Enforce increased transparency 

This would require PBMs to disclose the rebates they have negotiated with the drug manufacturers and what percentage of that rebate they have passed back to the payer. It would also require PBMs to disclose the amount of spread, or the difference between how much the payer is paying the PBM and the PBM is paying the pharmacy to dispense a pill. The hope is that with this increased transparency and oversight, PBMs would rein in their behavior. 

In 2017, the Senate Finance Committee had written the Creating Transparency to Have Drug Rebates Unlocked (C-THRU) Act which would have accomplished exactly this. Unfortunately, the bill did not make it out of the committee. 

Market-based reforms

Several PBMs are emerging that tout their transparency in rebates and spread pricing as their major value proposition. These new PBMs may place some market pressure on existing PBMs to reform their behavior but they all have very little market share so it is going to be an uphill behavior. 

Replace spread pricing with pass through pricing

With pass-through pricing, the PBM will stop collecting any spread and thus will charge the payer the same amount they are paying the pharmacy for dispensing a pill. In this case, the PBM will likely start charging a separate administrative fee.

Ban rebates

The proposal gaining the most steam has been to eliminate rebates completely. According to HHS Secretary Alex Azar, “we may need to move toward a system without rebates, where PBMs and drug makers just negotiate fixed price contracts [which are] detached from artificial list prices.”

In November 2020, HHS finalized a rule to effectively eliminate rebates for Medicare Part D plans by reducing protections for rebates under federal anti-kickback laws. These anti-kickback laws prohibit people from getting paid in exchange for the referral of patients in government healthcare programs (e.g. Medicare, Medicaid). Giving PBMs rebates in exchange for formulary placement to channel patients to a drug sounds exactly like the behavior the anti-kickback laws were trying to prevent. However, the “safe harbor” exemption was protecting PBM rebates. This new rule from the HHS would amend the “safe harbor” exemption to no longer protect PBMs serving Medicare Part D patients and thus make it illegal for PBMs to get rebates for Medicare Part D patients. 

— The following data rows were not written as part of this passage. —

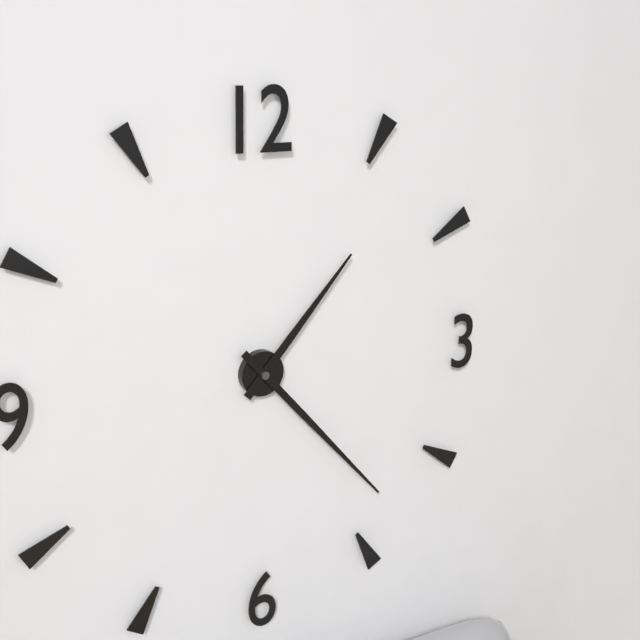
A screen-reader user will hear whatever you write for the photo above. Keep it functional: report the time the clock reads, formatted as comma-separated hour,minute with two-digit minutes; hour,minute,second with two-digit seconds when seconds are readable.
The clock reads 1,23
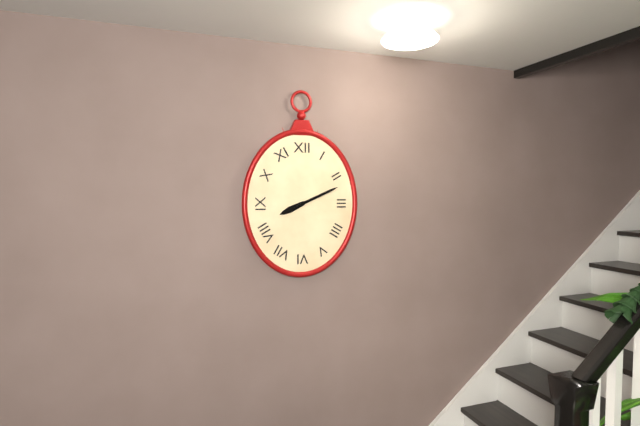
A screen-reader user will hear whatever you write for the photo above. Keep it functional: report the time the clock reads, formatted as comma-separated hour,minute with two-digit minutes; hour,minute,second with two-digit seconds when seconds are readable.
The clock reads 8,11
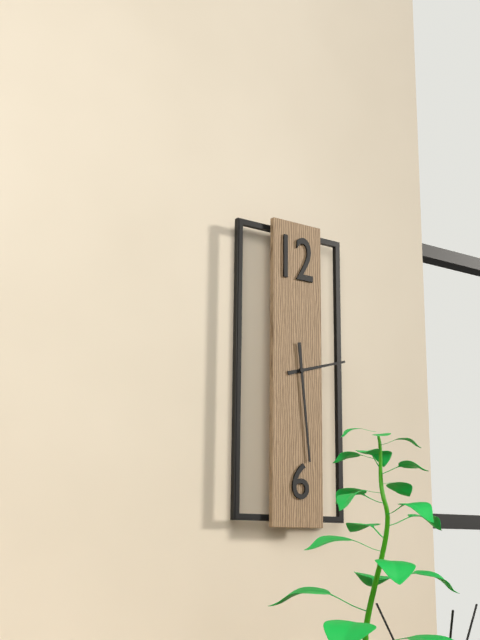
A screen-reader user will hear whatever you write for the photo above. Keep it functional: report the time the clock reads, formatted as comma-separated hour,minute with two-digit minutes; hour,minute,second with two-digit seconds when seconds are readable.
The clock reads 2,29
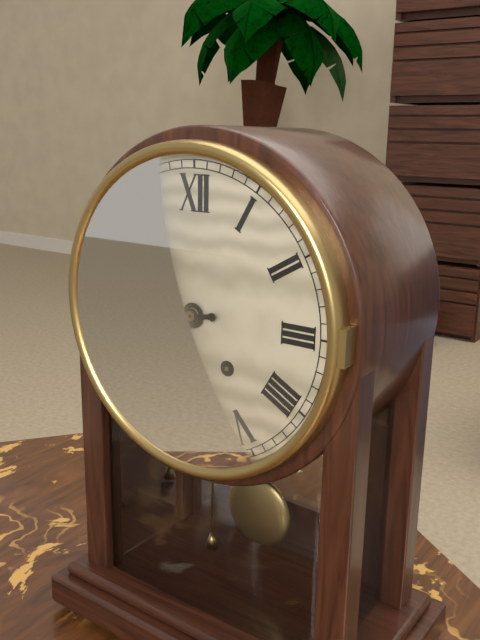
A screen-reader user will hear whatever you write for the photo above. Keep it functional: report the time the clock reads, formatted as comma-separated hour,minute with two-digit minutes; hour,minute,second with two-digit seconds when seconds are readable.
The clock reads 6,44
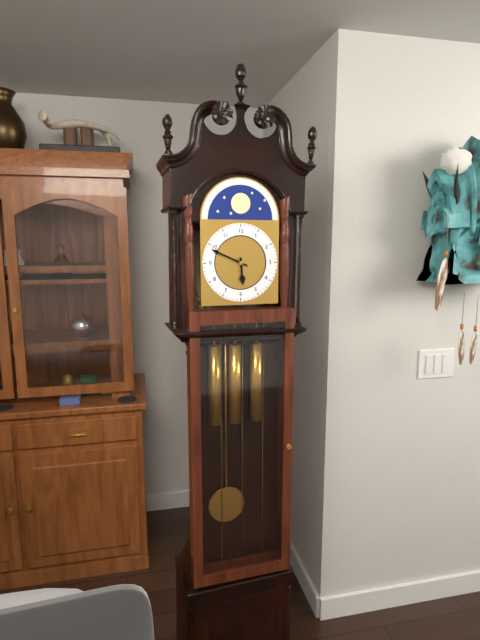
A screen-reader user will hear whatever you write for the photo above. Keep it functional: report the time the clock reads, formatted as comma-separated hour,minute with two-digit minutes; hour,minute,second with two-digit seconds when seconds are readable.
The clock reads 5,49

This rule is supposed to go in effect in 2022 and only impacts Medicare Part D for now. Since the HHS has no authority over private payer plans, they can’t create a rule that would directly affect these commercial payers. However, changes in Medicare do tend to have a ripple effect across the entire ecosystem so we can hope to see more positive changes in the industry as a whole soon.

As much as I like all of these reforms, we have to be careful and tackle the underlying structural factors giving rise to these issues or else the same phenomena — rebates, spread pricing, etc. — but under a different name would emerge. We’ve already seen this problem with rebates, where PBMs have 8+ different revenue streams coming from drug manufacturers that are not called rebates but function essentially the same way. 

This points to a larger challenge in healthcare — when most people talk about PBMs and healthcare reforms in general, they tend to talk about it in a simplistic way. “We can easily disintermediate PBMs!” “We just need this one quick-fix, silver-bullet policy change!” The reality is that its much more complicated than that. However, by truly pulling apart the pieces and understanding how our pharmaceutical supply chain emerged, we can examine the deep structural factors behind the surface level problems we see and find the levers that we can pull to make real structural change.